Your task:
Write out every line of text in the material below without any changes, and leave the pictures out.

— start Items —

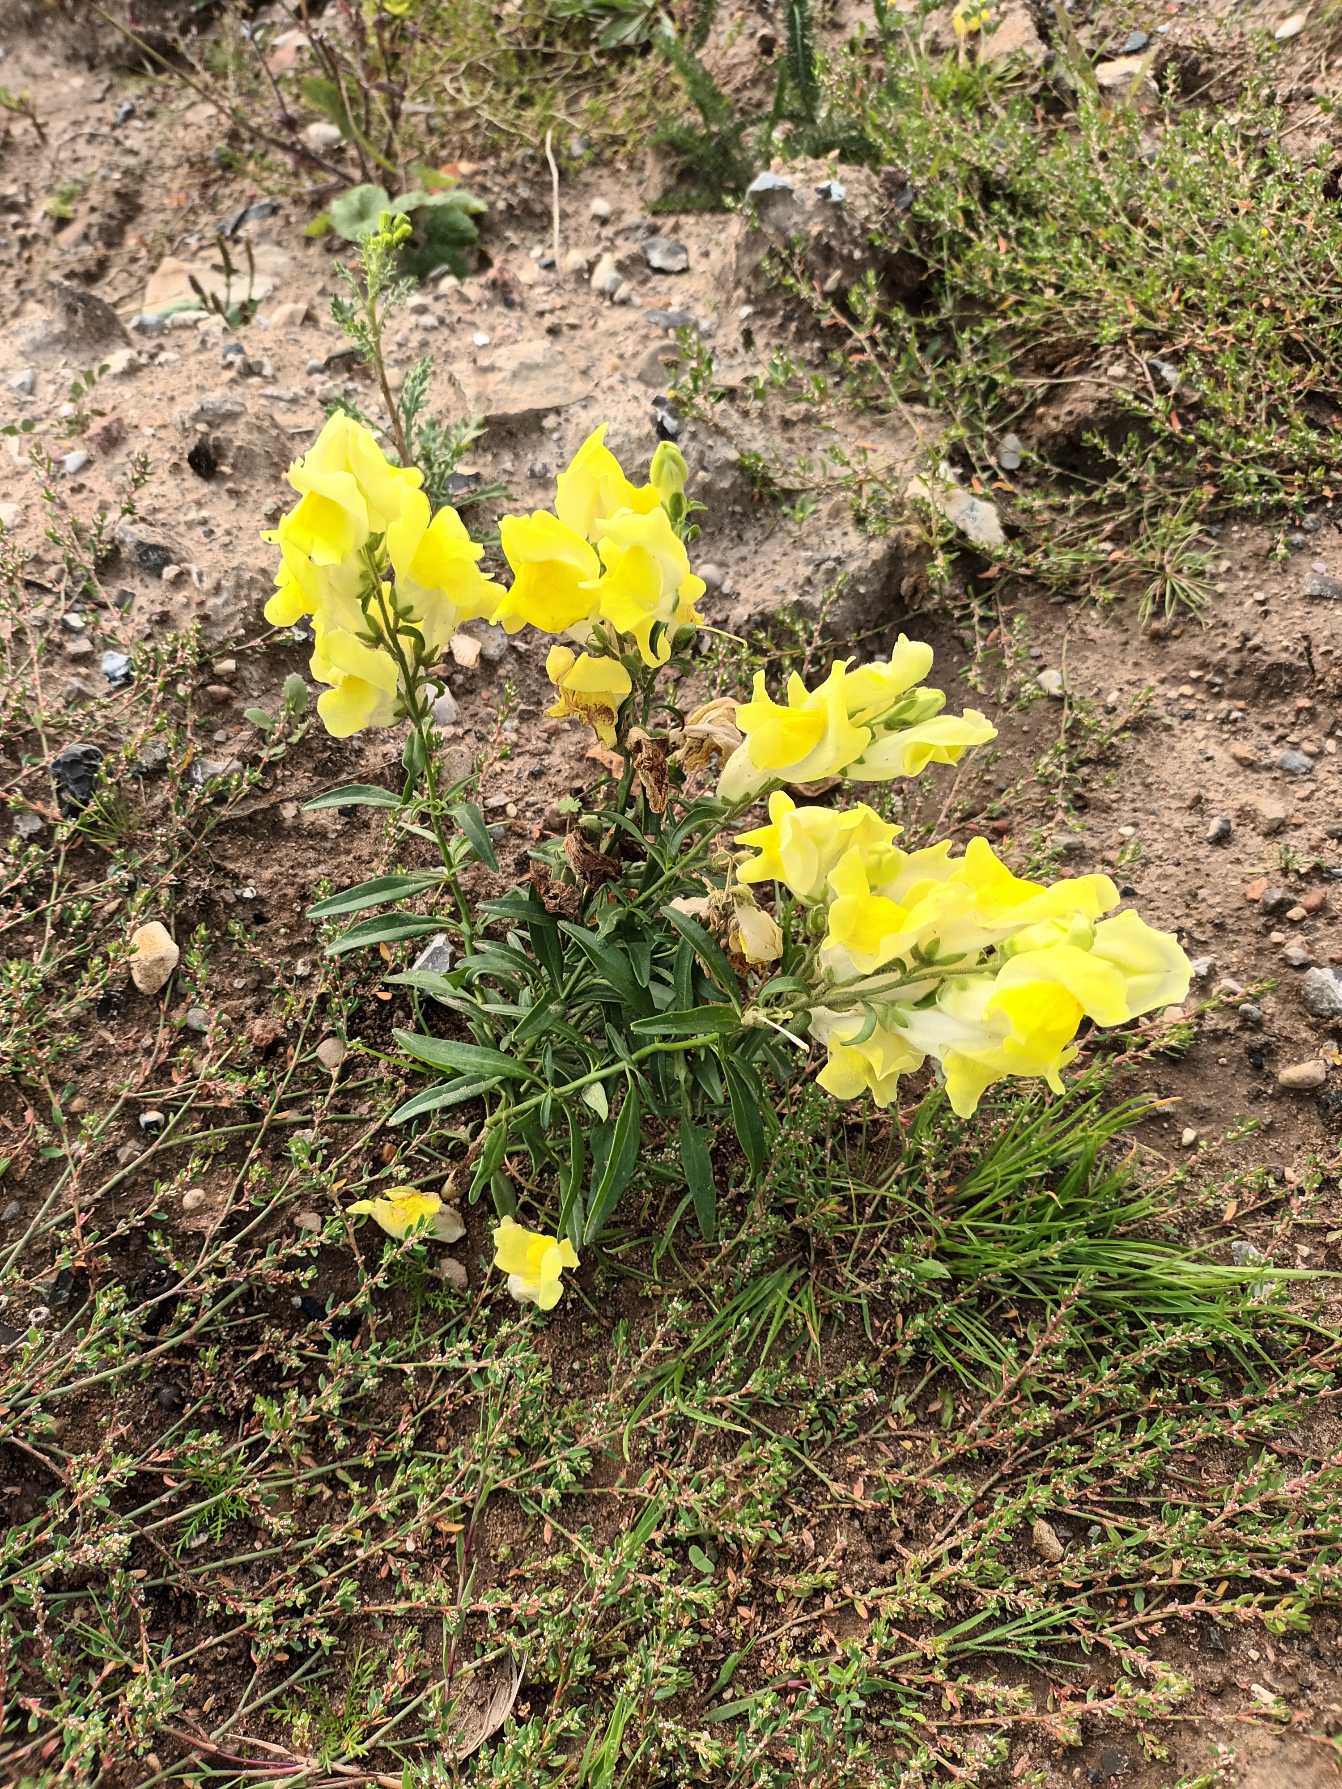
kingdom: Plantae
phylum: Tracheophyta
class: Magnoliopsida
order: Lamiales
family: Plantaginaceae
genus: Antirrhinum
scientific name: Antirrhinum majus
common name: Have-løvemund
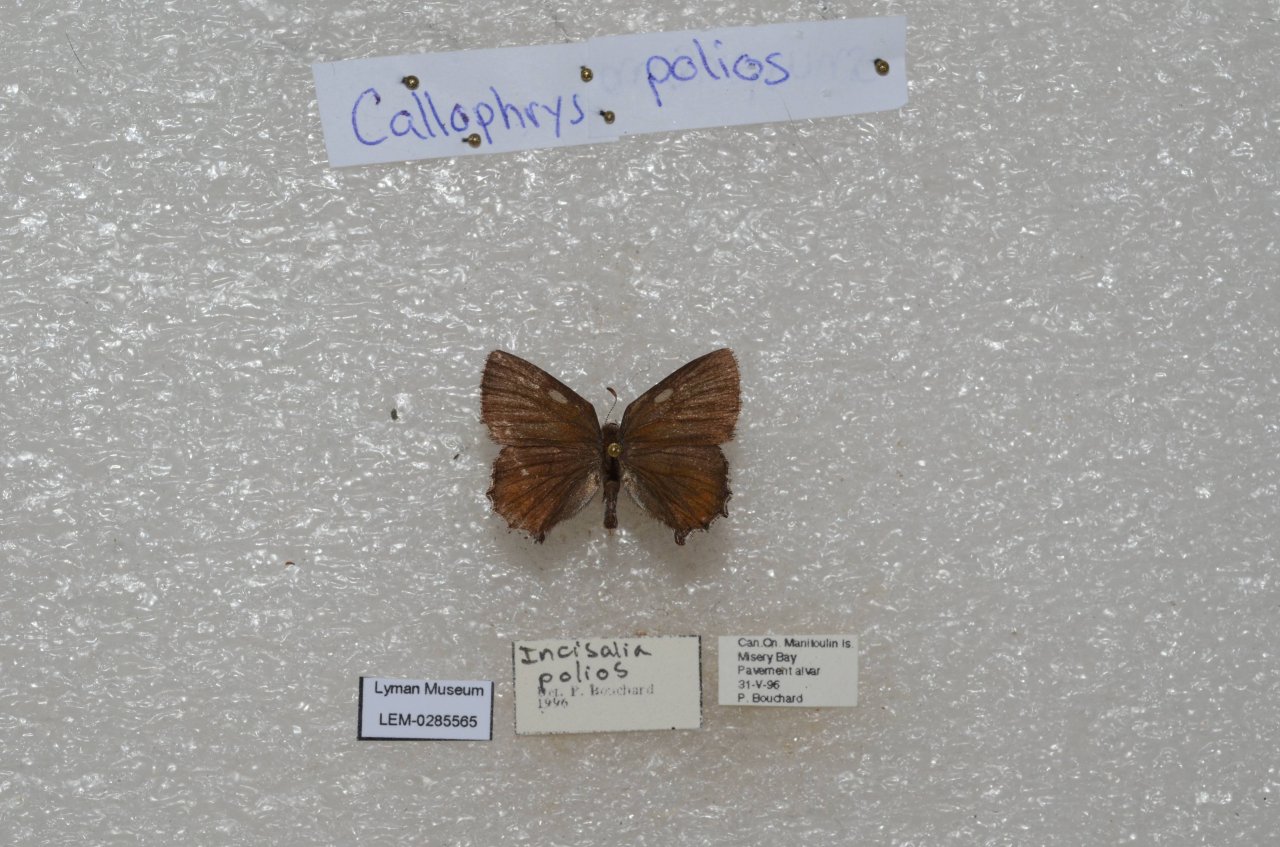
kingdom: Animalia
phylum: Arthropoda
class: Insecta
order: Lepidoptera
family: Lycaenidae
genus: Callophrys
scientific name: Callophrys polios
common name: Hoary Elfin
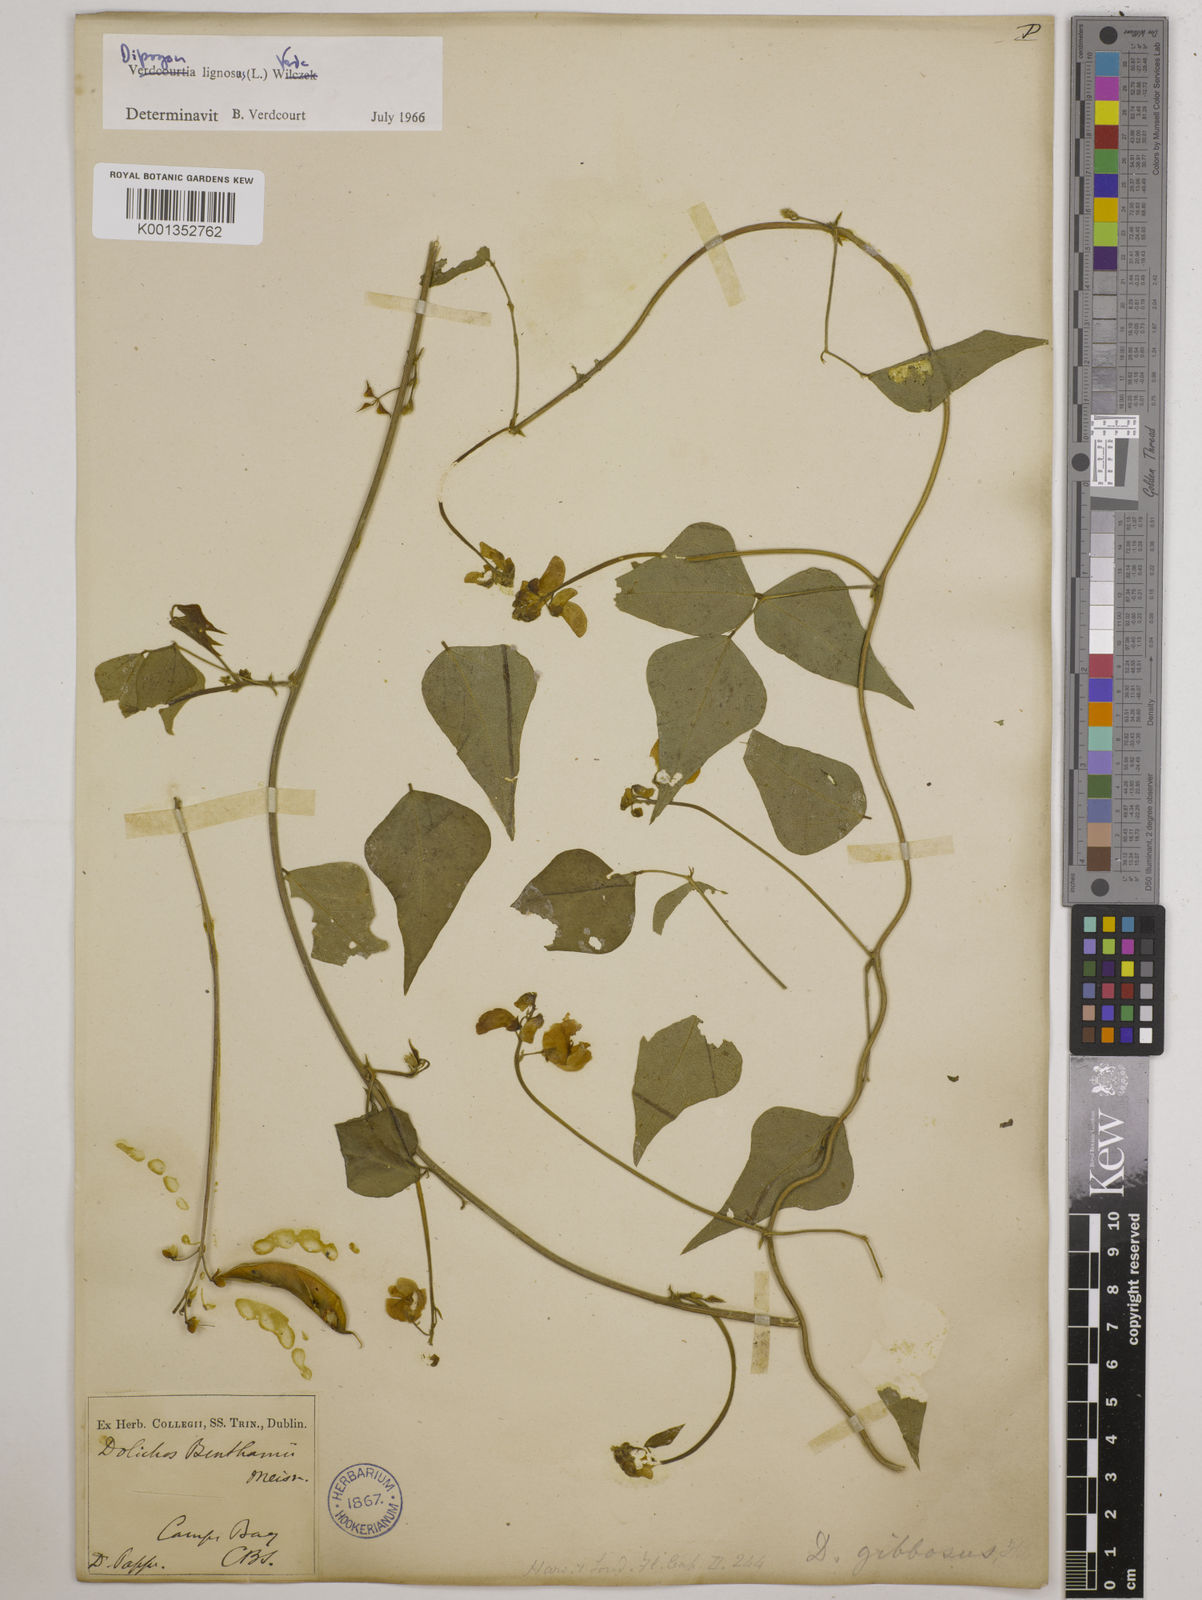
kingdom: Plantae
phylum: Tracheophyta
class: Magnoliopsida
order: Fabales
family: Fabaceae
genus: Dipogon
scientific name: Dipogon lignosus
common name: Okie bean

— end Items —

Written solution:
kingdom: Plantae
phylum: Tracheophyta
class: Magnoliopsida
order: Lamiales
family: Plantaginaceae
genus: Antirrhinum
scientific name: Antirrhinum majus
common name: Have-løvemund
kingdom: Animalia
phylum: Arthropoda
class: Insecta
order: Lepidoptera
family: Lycaenidae
genus: Callophrys
scientific name: Callophrys polios
common name: Hoary Elfin
kingdom: Plantae
phylum: Tracheophyta
class: Magnoliopsida
order: Fabales
family: Fabaceae
genus: Dipogon
scientific name: Dipogon lignosus
common name: Okie bean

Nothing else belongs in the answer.